• RECORDS FOR THE EXERCISE

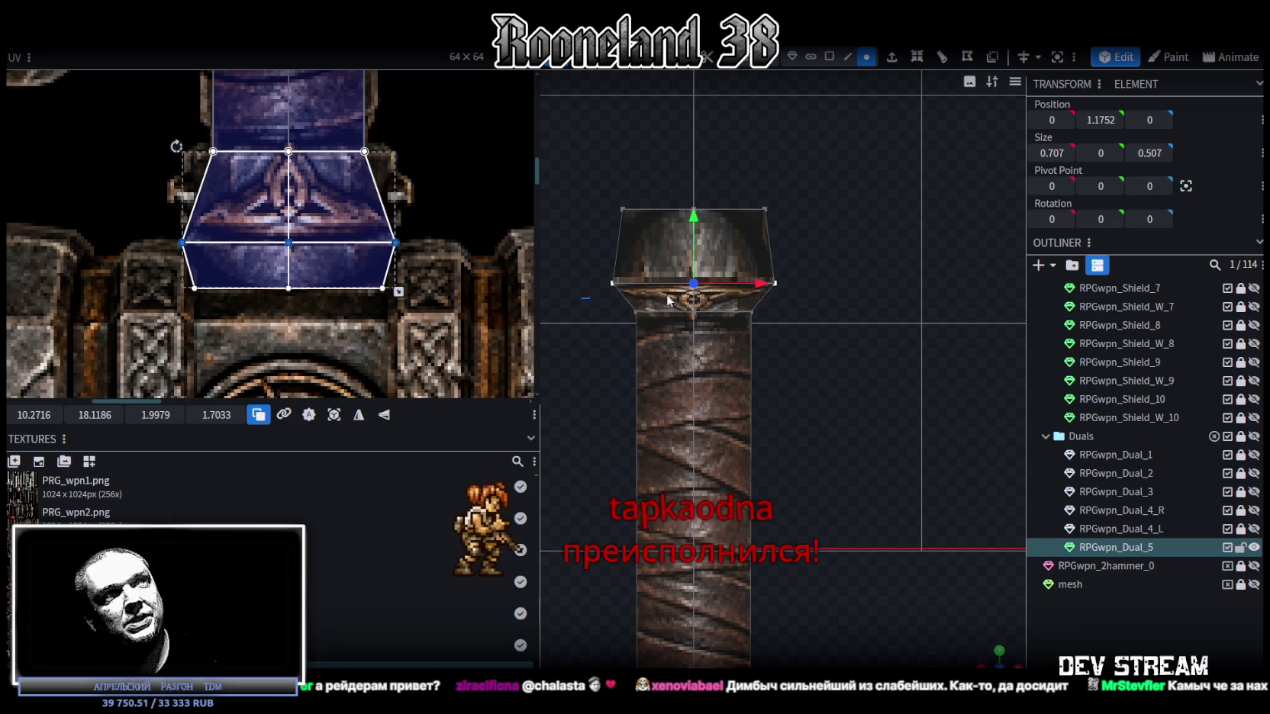
pyautogui.click(636, 300)
pyautogui.moveTo(693, 215); pyautogui.dragTo(699, 180)
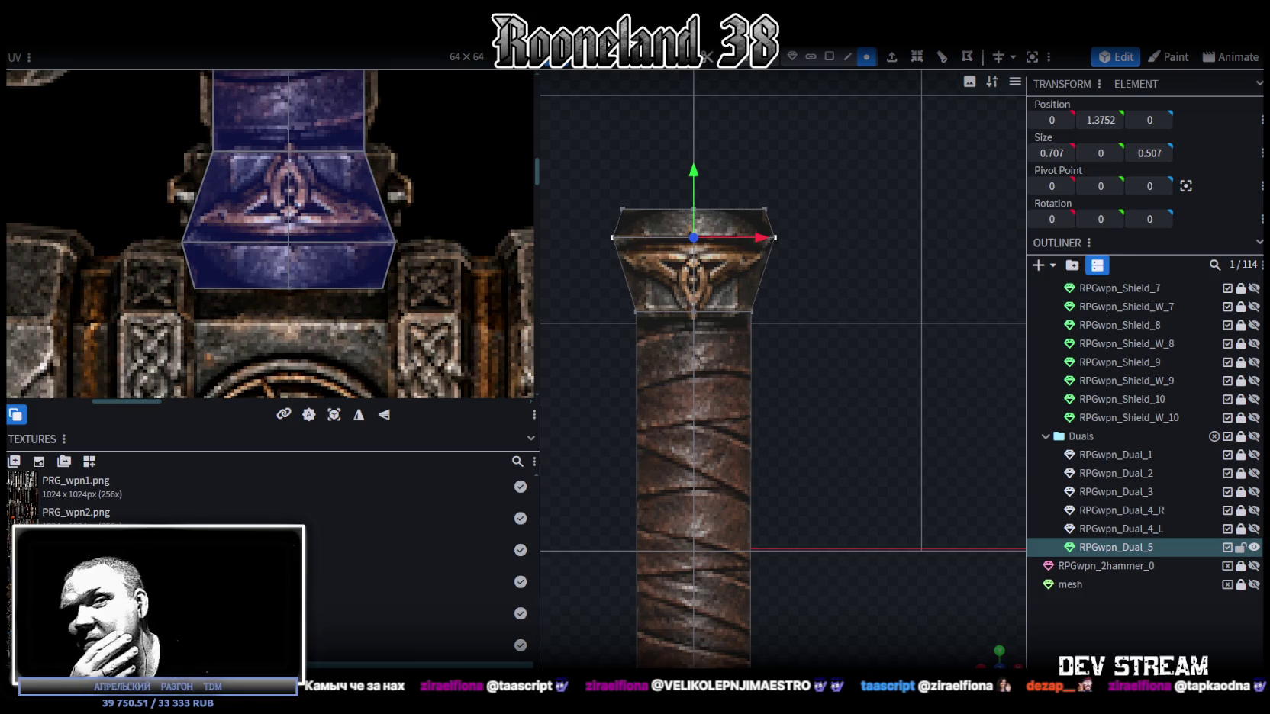
# Step: Widen the cap's depth to 0.707 and save as RPGweapon.bbmodel
pyautogui.scroll(-4, 789, 492)
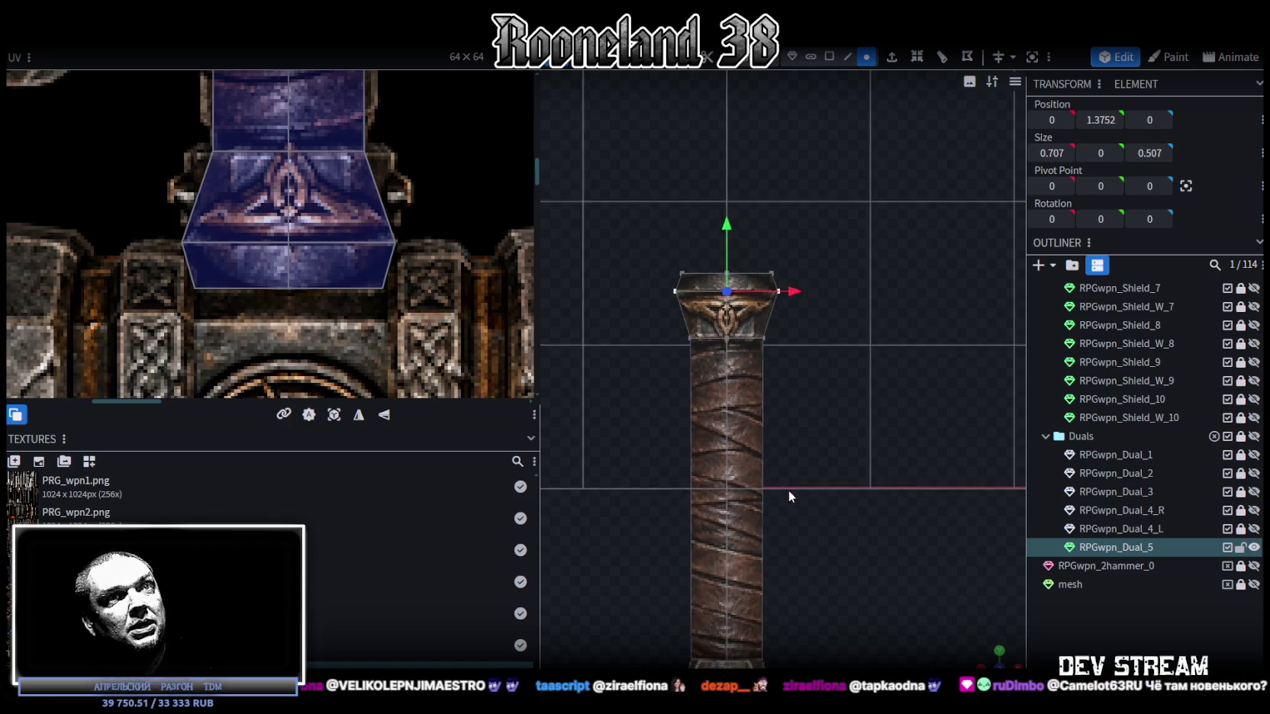
pyautogui.scroll(-1, 761, 483)
pyautogui.moveTo(863, 513)
pyautogui.mouseDown()
pyautogui.moveTo(764, 585)
pyautogui.moveTo(818, 499)
pyautogui.moveTo(793, 491)
pyautogui.moveTo(855, 464)
pyautogui.moveTo(1004, 443)
pyautogui.moveTo(832, 457)
pyautogui.moveTo(863, 457)
pyautogui.mouseUp()
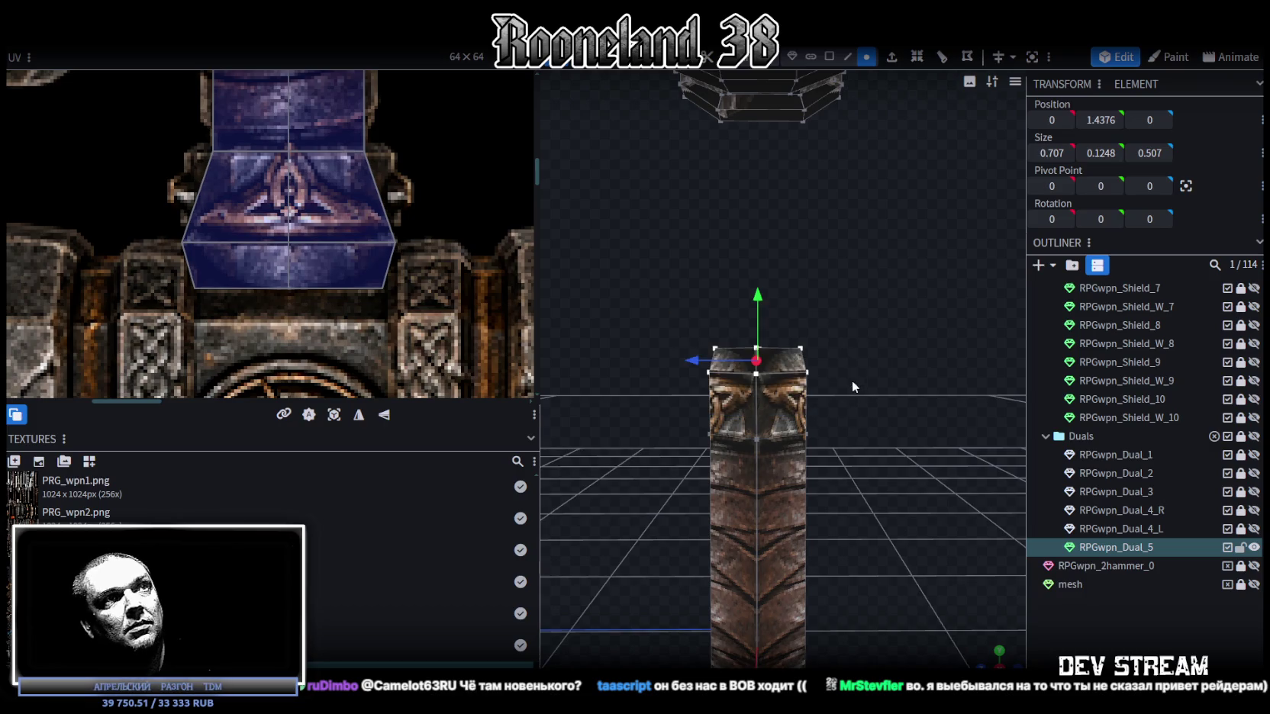
pyautogui.press('s')
pyautogui.moveTo(823, 359); pyautogui.dragTo(840, 360)
pyautogui.moveTo(608, 487)
pyautogui.mouseDown()
pyautogui.moveTo(843, 504)
pyautogui.moveTo(806, 492)
pyautogui.moveTo(801, 510)
pyautogui.moveTo(781, 486)
pyautogui.moveTo(696, 477)
pyautogui.moveTo(843, 473)
pyautogui.moveTo(868, 487)
pyautogui.mouseUp()
pyautogui.press('ctrl+s')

• TASK OBJECTIVE
From the line containing "pyautogui.moveTo(781, 486)" to the last line of the material, please quote every line exactly and only those.

• SOLUTION TO THIS EXERCISE
pyautogui.moveTo(781, 486)
pyautogui.moveTo(696, 477)
pyautogui.moveTo(843, 473)
pyautogui.moveTo(868, 487)
pyautogui.mouseUp()
pyautogui.press('ctrl+s')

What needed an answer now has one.